For individual district results, “N/A” indicates that information is not available, not applicable, or not appropriate to include because it could reveal personal information about a small number of district students. “NR” indicates that we determined that the district’s information is not reliable and is, therefore, not being reported.

Additionally, we became aware that due to the result of a settlement agreement related to property tax payments, some districts made certain payments related to this settlement that were included as part of their administrative spending.
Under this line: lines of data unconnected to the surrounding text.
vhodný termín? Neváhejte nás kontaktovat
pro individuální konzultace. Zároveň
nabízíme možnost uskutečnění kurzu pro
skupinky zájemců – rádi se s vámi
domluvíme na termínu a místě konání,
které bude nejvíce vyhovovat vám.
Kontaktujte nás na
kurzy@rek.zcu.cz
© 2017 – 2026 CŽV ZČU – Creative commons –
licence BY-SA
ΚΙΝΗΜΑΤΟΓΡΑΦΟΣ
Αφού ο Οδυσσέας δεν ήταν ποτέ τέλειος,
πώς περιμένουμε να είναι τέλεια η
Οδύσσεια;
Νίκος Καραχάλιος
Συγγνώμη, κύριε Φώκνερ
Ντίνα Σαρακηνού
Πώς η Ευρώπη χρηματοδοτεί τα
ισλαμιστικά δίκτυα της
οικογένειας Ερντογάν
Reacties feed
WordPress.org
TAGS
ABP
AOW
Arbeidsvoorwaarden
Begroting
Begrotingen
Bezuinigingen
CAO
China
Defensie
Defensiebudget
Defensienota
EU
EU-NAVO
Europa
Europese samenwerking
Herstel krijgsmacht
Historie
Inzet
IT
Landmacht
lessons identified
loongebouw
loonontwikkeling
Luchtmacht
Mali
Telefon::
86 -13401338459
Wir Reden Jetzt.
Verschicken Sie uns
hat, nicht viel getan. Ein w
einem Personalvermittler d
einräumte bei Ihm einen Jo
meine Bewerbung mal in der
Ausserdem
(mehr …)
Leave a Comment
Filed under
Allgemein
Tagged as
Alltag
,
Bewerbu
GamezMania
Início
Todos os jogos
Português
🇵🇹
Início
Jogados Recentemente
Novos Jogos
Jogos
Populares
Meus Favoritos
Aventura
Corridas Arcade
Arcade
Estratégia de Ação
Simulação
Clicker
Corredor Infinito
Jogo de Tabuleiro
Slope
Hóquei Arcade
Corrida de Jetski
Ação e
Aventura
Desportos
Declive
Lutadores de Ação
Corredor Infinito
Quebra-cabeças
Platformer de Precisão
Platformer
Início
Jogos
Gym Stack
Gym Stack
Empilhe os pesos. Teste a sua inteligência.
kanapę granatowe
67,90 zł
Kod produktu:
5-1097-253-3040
In FY 2023 specifically, the following districts in Yavapai County reported having made such payments: Cañon ESD, Chino Valley USD, Humboldt USD, Mayer USD, and Seligman USD.
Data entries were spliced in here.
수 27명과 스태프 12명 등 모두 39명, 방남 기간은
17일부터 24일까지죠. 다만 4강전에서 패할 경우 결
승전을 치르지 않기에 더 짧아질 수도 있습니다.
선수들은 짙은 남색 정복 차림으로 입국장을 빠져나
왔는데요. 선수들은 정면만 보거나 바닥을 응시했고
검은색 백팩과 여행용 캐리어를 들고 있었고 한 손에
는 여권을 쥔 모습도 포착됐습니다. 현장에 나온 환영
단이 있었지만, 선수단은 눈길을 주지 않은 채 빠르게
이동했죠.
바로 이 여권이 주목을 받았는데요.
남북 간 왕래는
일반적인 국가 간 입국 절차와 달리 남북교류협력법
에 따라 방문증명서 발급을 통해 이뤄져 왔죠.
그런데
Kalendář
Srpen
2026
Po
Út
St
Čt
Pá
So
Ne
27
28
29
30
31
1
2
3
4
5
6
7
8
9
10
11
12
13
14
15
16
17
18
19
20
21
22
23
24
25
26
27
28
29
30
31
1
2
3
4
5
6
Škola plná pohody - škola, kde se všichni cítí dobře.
For this year’s analysis of FY 2023 school district spending, we continued to focus on providing users with the most relevant information related to our statutory requirement. Our objectives, scope, and methodology, unless otherwise noted, are consistent with prior years’. Below is a summary of significant changes from last year’s analysis:

Added information:

  • We calculated and presented for the State and individual districts the FY 2023 average base salaries for teachers in their first 3 years and those in their 4th year or later using district-reported salary and FTE data from district AFRs. FY 2023 was the first year that districts were required to report this information in their AFRs, and therefore, we worked with districts to validate the reported amounts compared to other available district-reported data including accounting records and district-reported, ADE-provided School District Employee Report (SDER) data. For more information about how these amounts were calculated, see the “Average teacher salary and other measures” section on the Glossary page.
  • We reported district responses to questions relating to whether they made payments to teachers to recognize years of experience, and if so, how they made those payments to teachers, on individual district results pages using district AFRs. For more information on these questions, see the “Average teacher salary and other measures” section on the Glossary page.
  • We added a bar chart of the percentage of students passing State assessments for Math, ELA, and Science for FYs 2019 through 2023 on individual district results pages. Years where we did not present the percentage of students who passed State assessments due to the COVID-19 pandemic’s impact on student testing (FYs 2020 and 2021) and years for which we were unable to present an individual district’s passage rates due to ADE redaction requirements are labeled as N/A (not available).

Updated methodology:

  • We updated the methodology used to calculate FY 2023 peer averages for students who passed State assessments for Math, ELA, and Science due to updates to ADE’s redaction requirements that resulted in more redactions to the number of students tested at school districts, which we previously used to create a weighted peer district average. To maintain comparability between districts, we updated our methodology to instead weight the peer average by students attending. We did not change any previously reported averages. Where possible, we compared the updated weighted average to the weighted averages calculated using students tested and determined that there were no significant differences in the peer district averages resulting from this change.

In addition to this analysis, we have issued this data file in Microsoft Excel format, which contains the FY 2023 numbers and other information presented in the State and school district results’ graphics. For example, the data file includes the numbers presented in the graphic that compares each district’s operational measures with averages of its operational peer group.